• Dataset extract
• • •

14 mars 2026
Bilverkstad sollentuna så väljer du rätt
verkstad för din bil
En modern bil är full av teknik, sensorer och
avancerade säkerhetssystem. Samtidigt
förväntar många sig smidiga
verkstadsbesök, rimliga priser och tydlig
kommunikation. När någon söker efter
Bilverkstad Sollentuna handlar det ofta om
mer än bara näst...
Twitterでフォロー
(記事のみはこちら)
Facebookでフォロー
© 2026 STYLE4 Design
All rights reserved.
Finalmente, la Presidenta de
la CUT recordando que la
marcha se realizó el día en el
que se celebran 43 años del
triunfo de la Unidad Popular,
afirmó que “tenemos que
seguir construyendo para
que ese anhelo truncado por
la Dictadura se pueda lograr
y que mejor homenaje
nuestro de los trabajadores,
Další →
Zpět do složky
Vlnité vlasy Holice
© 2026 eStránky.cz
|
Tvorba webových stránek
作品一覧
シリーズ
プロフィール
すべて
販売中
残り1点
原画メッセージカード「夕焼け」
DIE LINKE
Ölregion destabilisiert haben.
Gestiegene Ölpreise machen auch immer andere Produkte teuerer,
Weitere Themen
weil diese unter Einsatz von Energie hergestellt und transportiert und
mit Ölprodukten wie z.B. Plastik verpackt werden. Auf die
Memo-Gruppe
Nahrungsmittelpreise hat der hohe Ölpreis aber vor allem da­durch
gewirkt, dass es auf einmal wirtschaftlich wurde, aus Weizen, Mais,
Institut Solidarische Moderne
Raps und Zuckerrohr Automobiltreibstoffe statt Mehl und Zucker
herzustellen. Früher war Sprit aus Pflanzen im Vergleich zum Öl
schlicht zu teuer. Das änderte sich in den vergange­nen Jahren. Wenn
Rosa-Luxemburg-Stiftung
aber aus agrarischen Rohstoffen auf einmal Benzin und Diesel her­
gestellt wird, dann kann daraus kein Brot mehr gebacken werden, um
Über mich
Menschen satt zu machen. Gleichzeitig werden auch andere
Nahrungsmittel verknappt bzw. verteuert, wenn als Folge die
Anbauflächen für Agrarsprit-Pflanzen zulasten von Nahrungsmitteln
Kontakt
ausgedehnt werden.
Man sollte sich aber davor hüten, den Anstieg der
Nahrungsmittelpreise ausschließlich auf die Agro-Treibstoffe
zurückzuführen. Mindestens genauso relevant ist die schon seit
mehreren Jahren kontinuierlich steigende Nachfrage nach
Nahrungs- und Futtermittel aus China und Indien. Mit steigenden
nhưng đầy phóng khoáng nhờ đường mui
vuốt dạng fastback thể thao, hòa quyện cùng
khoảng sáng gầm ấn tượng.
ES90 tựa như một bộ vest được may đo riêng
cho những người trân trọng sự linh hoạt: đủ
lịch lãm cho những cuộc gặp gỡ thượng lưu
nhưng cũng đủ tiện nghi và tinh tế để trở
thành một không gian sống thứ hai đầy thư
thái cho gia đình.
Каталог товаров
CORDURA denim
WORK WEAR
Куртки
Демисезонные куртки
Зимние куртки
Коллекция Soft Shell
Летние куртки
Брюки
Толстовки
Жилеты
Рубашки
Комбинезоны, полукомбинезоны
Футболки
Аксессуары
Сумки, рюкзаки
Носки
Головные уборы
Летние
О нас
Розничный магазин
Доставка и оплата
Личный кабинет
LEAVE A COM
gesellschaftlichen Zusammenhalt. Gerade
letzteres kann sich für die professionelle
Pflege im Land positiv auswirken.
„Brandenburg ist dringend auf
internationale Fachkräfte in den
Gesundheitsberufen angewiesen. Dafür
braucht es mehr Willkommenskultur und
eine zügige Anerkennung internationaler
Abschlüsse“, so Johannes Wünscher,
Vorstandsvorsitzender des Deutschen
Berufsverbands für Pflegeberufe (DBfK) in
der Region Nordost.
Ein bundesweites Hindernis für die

• • •

• Written task
Exactly as written, set down all of the material.

• Written solution
14 mars 2026
Bilverkstad sollentuna så väljer du rätt
verkstad för din bil
En modern bil är full av teknik, sensorer och
avancerade säkerhetssystem. Samtidigt
förväntar många sig smidiga
verkstadsbesök, rimliga priser och tydlig
kommunikation. När någon söker efter
Bilverkstad Sollentuna handlar det ofta om
mer än bara näst...
Twitterでフォロー
(記事のみはこちら)
Facebookでフォロー
© 2026 STYLE4 Design
All rights reserved.
Finalmente, la Presidenta de
la CUT recordando que la
marcha se realizó el día en el
que se celebran 43 años del
triunfo de la Unidad Popular,
afirmó que “tenemos que
seguir construyendo para
que ese anhelo truncado por
la Dictadura se pueda lograr
y que mejor homenaje
nuestro de los trabajadores,
Další →
Zpět do složky
Vlnité vlasy Holice
© 2026 eStránky.cz
|
Tvorba webových stránek
作品一覧
シリーズ
プロフィール
すべて
販売中
残り1点
原画メッセージカード「夕焼け」
DIE LINKE
Ölregion destabilisiert haben.
Gestiegene Ölpreise machen auch immer andere Produkte teuerer,
Weitere Themen
weil diese unter Einsatz von Energie hergestellt und transportiert und
mit Ölprodukten wie z.B. Plastik verpackt werden. Auf die
Memo-Gruppe
Nahrungsmittelpreise hat der hohe Ölpreis aber vor allem da­durch
gewirkt, dass es auf einmal wirtschaftlich wurde, aus Weizen, Mais,
Institut Solidarische Moderne
Raps und Zuckerrohr Automobiltreibstoffe statt Mehl und Zucker
herzustellen. Früher war Sprit aus Pflanzen im Vergleich zum Öl
schlicht zu teuer. Das änderte sich in den vergange­nen Jahren. Wenn
Rosa-Luxemburg-Stiftung
aber aus agrarischen Rohstoffen auf einmal Benzin und Diesel her­
gestellt wird, dann kann daraus kein Brot mehr gebacken werden, um
Über mich
Menschen satt zu machen. Gleichzeitig werden auch andere
Nahrungsmittel verknappt bzw. verteuert, wenn als Folge die
Anbauflächen für Agrarsprit-Pflanzen zulasten von Nahrungsmitteln
Kontakt
ausgedehnt werden.
Man sollte sich aber davor hüten, den Anstieg der
Nahrungsmittelpreise ausschließlich auf die Agro-Treibstoffe
zurückzuführen. Mindestens genauso relevant ist die schon seit
mehreren Jahren kontinuierlich steigende Nachfrage nach
Nahrungs- und Futtermittel aus China und Indien. Mit steigenden
nhưng đầy phóng khoáng nhờ đường mui
vuốt dạng fastback thể thao, hòa quyện cùng
khoảng sáng gầm ấn tượng.
ES90 tựa như một bộ vest được may đo riêng
cho những người trân trọng sự linh hoạt: đủ
lịch lãm cho những cuộc gặp gỡ thượng lưu
nhưng cũng đủ tiện nghi và tinh tế để trở
thành một không gian sống thứ hai đầy thư
thái cho gia đình.
Каталог товаров
CORDURA denim
WORK WEAR
Куртки
Демисезонные куртки
Зимние куртки
Коллекция Soft Shell
Летние куртки
Брюки
Толстовки
Жилеты
Рубашки
Комбинезоны, полукомбинезоны
Футболки
Аксессуары
Сумки, рюкзаки
Носки
Головные уборы
Летние
О нас
Розничный магазин
Доставка и оплата
Личный кабинет
LEAVE A COM
gesellschaftlichen Zusammenhalt. Gerade
letzteres kann sich für die professionelle
Pflege im Land positiv auswirken.
„Brandenburg ist dringend auf
internationale Fachkräfte in den
Gesundheitsberufen angewiesen. Dafür
braucht es mehr Willkommenskultur und
eine zügige Anerkennung internationaler
Abschlüsse“, so Johannes Wünscher,
Vorstandsvorsitzender des Deutschen
Berufsverbands für Pflegeberufe (DBfK) in
der Region Nordost.
Ein bundesweites Hindernis für die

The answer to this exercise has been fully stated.